Information given:

□ □ □ □ □

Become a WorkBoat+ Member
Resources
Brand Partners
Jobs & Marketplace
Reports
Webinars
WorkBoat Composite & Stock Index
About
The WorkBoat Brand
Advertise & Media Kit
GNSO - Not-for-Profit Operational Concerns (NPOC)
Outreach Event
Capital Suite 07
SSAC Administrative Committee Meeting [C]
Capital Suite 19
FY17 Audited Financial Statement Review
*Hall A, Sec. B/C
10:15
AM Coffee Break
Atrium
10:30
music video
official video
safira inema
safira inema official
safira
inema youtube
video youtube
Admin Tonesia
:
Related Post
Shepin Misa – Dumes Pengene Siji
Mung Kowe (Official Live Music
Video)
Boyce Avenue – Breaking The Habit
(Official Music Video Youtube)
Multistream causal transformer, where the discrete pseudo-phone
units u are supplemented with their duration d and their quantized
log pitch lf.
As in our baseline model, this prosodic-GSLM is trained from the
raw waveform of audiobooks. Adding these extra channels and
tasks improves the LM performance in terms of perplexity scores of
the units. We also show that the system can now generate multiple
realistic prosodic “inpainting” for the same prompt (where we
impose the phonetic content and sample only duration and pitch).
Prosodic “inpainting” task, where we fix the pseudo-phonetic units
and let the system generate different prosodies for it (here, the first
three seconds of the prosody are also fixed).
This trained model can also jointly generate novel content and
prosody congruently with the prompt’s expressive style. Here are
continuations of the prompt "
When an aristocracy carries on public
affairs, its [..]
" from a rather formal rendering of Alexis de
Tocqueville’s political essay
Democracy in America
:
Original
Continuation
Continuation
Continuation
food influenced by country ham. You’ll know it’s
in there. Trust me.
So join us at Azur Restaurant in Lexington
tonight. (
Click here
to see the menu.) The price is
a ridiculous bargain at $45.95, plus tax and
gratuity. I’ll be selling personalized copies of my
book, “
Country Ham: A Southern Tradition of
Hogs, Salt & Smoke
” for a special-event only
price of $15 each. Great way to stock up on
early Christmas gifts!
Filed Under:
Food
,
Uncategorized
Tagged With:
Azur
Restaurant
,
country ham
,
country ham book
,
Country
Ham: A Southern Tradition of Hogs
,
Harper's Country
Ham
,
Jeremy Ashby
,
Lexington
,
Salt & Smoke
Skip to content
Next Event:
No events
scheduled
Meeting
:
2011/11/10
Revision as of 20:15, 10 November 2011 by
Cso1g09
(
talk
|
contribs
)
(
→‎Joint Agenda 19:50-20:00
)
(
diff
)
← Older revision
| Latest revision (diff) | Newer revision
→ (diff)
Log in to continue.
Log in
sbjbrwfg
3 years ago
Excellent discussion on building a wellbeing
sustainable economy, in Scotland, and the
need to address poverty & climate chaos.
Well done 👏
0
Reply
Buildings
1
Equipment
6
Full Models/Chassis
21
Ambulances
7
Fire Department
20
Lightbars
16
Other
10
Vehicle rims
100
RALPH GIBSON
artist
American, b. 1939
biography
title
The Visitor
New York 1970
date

□ □ □ □ □

Exercise directions:
Each line shown above needs to be transcribed exactly.

Completed task:
Become a WorkBoat+ Member
Resources
Brand Partners
Jobs & Marketplace
Reports
Webinars
WorkBoat Composite & Stock Index
About
The WorkBoat Brand
Advertise & Media Kit
GNSO - Not-for-Profit Operational Concerns (NPOC)
Outreach Event
Capital Suite 07
SSAC Administrative Committee Meeting [C]
Capital Suite 19
FY17 Audited Financial Statement Review
*Hall A, Sec. B/C
10:15
AM Coffee Break
Atrium
10:30
music video
official video
safira inema
safira inema official
safira
inema youtube
video youtube
Admin Tonesia
:
Related Post
Shepin Misa – Dumes Pengene Siji
Mung Kowe (Official Live Music
Video)
Boyce Avenue – Breaking The Habit
(Official Music Video Youtube)
Multistream causal transformer, where the discrete pseudo-phone
units u are supplemented with their duration d and their quantized
log pitch lf.
As in our baseline model, this prosodic-GSLM is trained from the
raw waveform of audiobooks. Adding these extra channels and
tasks improves the LM performance in terms of perplexity scores of
the units. We also show that the system can now generate multiple
realistic prosodic “inpainting” for the same prompt (where we
impose the phonetic content and sample only duration and pitch).
Prosodic “inpainting” task, where we fix the pseudo-phonetic units
and let the system generate different prosodies for it (here, the first
three seconds of the prosody are also fixed).
This trained model can also jointly generate novel content and
prosody congruently with the prompt’s expressive style. Here are
continuations of the prompt "
When an aristocracy carries on public
affairs, its [..]
" from a rather formal rendering of Alexis de
Tocqueville’s political essay
Democracy in America
:
Original
Continuation
Continuation
Continuation
food influenced by country ham. You’ll know it’s
in there. Trust me.
So join us at Azur Restaurant in Lexington
tonight. (
Click here
to see the menu.) The price is
a ridiculous bargain at $45.95, plus tax and
gratuity. I’ll be selling personalized copies of my
book, “
Country Ham: A Southern Tradition of
Hogs, Salt & Smoke
” for a special-event only
price of $15 each. Great way to stock up on
early Christmas gifts!
Filed Under:
Food
,
Uncategorized
Tagged With:
Azur
Restaurant
,
country ham
,
country ham book
,
Country
Ham: A Southern Tradition of Hogs
,
Harper's Country
Ham
,
Jeremy Ashby
,
Lexington
,
Salt & Smoke
Skip to content
Next Event:
No events
scheduled
Meeting
:
2011/11/10
Revision as of 20:15, 10 November 2011 by
Cso1g09
(
talk
|
contribs
)
(
→‎Joint Agenda 19:50-20:00
)
(
diff
)
← Older revision
| Latest revision (diff) | Newer revision
→ (diff)
Log in to continue.
Log in
sbjbrwfg
3 years ago
Excellent discussion on building a wellbeing
sustainable economy, in Scotland, and the
need to address poverty & climate chaos.
Well done 👏
0
Reply
Buildings
1
Equipment
6
Full Models/Chassis
21
Ambulances
7
Fire Department
20
Lightbars
16
Other
10
Vehicle rims
100
RALPH GIBSON
artist
American, b. 1939
biography
title
The Visitor
New York 1970
date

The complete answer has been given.